Registration Statement on Form S-8 (Registration No.  333-264719) filed with the SEC on May 5, 2022, registering 12,400,000 shares of Common Stock issuable pursuant to the Kellanova 2022 Long-Term Incentive Plan (formerly known as the Kellogg Company 2022 Long-Term Incentive Plan).

On December 11, 2025, pursuant to the terms of the Agreement and Plan of Merger, dated as of August 13, 2024 (the “Merger Agreement”), by and among the Registrant, Acquiror 10VB8, LLC, a Delaware limited liability company (“Acquiror”), Merger Sub 10VB8, LLC, a Delaware limited liability company and a wholly owned subsidiary of Acquiror (“Merger Sub”), and, solely for the limited purposes specified in the Merger Agreement, Mars, Incorporated, a Delaware corporation, Merger Sub merged with and into the Registrant, with the Registrant surviving such merger as a wholly owned subsidiary of Acquiror.

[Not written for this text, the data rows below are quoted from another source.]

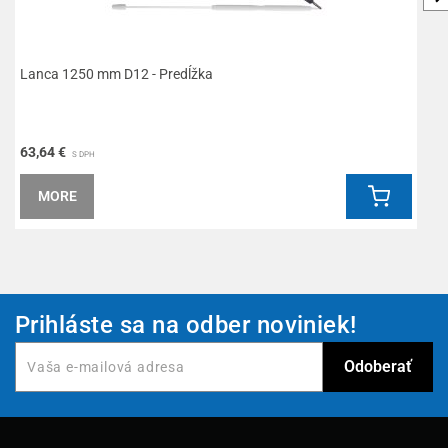
Lanca 1250 mm D12 - Predĺžka
L
63,64 €
4
S DPH
MORE
Prihláste sa na odber noviniek!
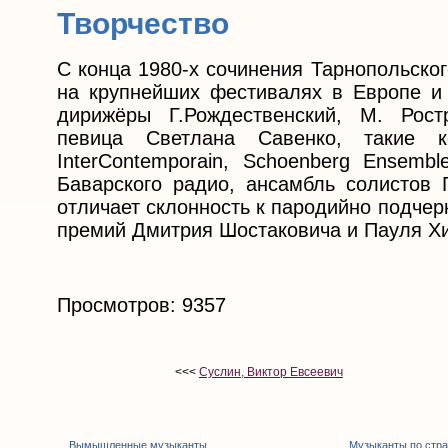
Творчество
С конца 1980-х сочинения Тарнопольског
на крупнейших фестивалях в Европе и
дирижёры Г.Рождественский, М. Ростр
певица Светлана Савенко, такие к
InterContemporain, Schoenberg Ensemb
Баварского радио, ансамбль солистов 
отличает склонность к пародийно подчерк
премий Дмитрия Шостаковича и Пауля Х
Просмотров: 9357
<<<
Суслин, Виктор Евсеевич
Вымышленные музыканты
Музыканты по стр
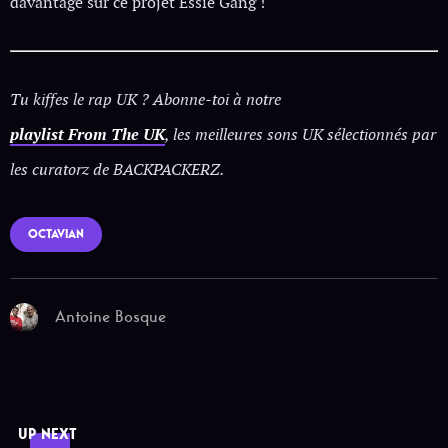
davantage sur ce projet Essie Gang !
Tu kiffes le rap UK ? Abonne-toi à notre
playlist From The UK
, les meilleures sons UK sélectionnés par
les curatorz de BACKPACKERZ.
OCTAVIAN
Antoine Bosque
UP NEXT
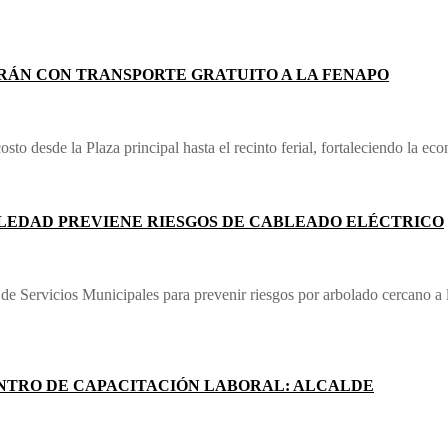
RÁN CON TRANSPORTE GRATUITO A LA FENAPO
costo desde la Plaza principal hasta el recinto ferial, fortaleciendo la e
LEDAD PREVIENE RIESGOS DE CABLEADO ELÉCTRICO
e Servicios Municipales para prevenir riesgos por arbolado cercano a lí
NTRO DE CAPACITACIÓN LABORAL: ALCALDE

As a result of the transactions contemplated by the Merger Agreement, the Registrant has terminated all offers and sales of its securities registered pursuant to the Registration Statements. Accordingly, in accordance with the undertakings made by the Registrant in the Registration Statements, the Registrant is filing the Post-Effective Amendments to remove from registration any and all of its securities registered under the Registration Statements, including shares of Common Stock, that remain unsold or otherwise unissued as of the date hereof. The Registration Statements are hereby amended, as appropriate, to reflect the deregistration of such securities, and the Registrant hereby terminates the effectiveness of each of the Registration Statements.


SIGNATURES

Pursuant to the requirements of the Securities Act of 1933, the registrant certifies that it has reasonable grounds to believe that it meets all of the requirements for filing on Form S-8 and has duly caused the applicable Post-Effective Amendments to the Registration Statements to be signed on its behalf by the undersigned, thereunto duly authorized, in the City of Chicago, State of Illinois, on this 11th day of December, 2025.

 

KELLANOVA
By:  

/s/ Myriah Gambrell-Glenn

  Name:   Myriah Gambrell-Glenn
  Title:   Secretary

Pursuant to the requirements of the Securities Act of 1933, the trustees (or other persons who administer the employee benefit plan) of each of the Kellanova Savings and Investment Plan and Kellanova Pringles Savings and Investment Plan have duly caused the applicable Post-Effective Amendments to be signed on their behalf by the undersigned, thereunto duly authorized, in the City of Chicago, State of Illinois, on this 11th day of December, 2025.

 

KELLANOVA SAVINGS AND INVESTMENT PLAN
By:  

/s/ Joel VanderKooi

  Name:   Joel VanderKooi
  Title:   Vice President and Treasurer Kellanova
KELLANOVA PRINGLES SAVINGS AND INVESTMENT PLAN
By:  

/s/ Joel VanderKooi

  Name:   Joel VanderKooi
  Title:   Vice President and Treasurer Kellanova

No other person is required to sign the Post-Effective Amendments in reliance on Rule 478 under the Securities Act of 1933, as amended.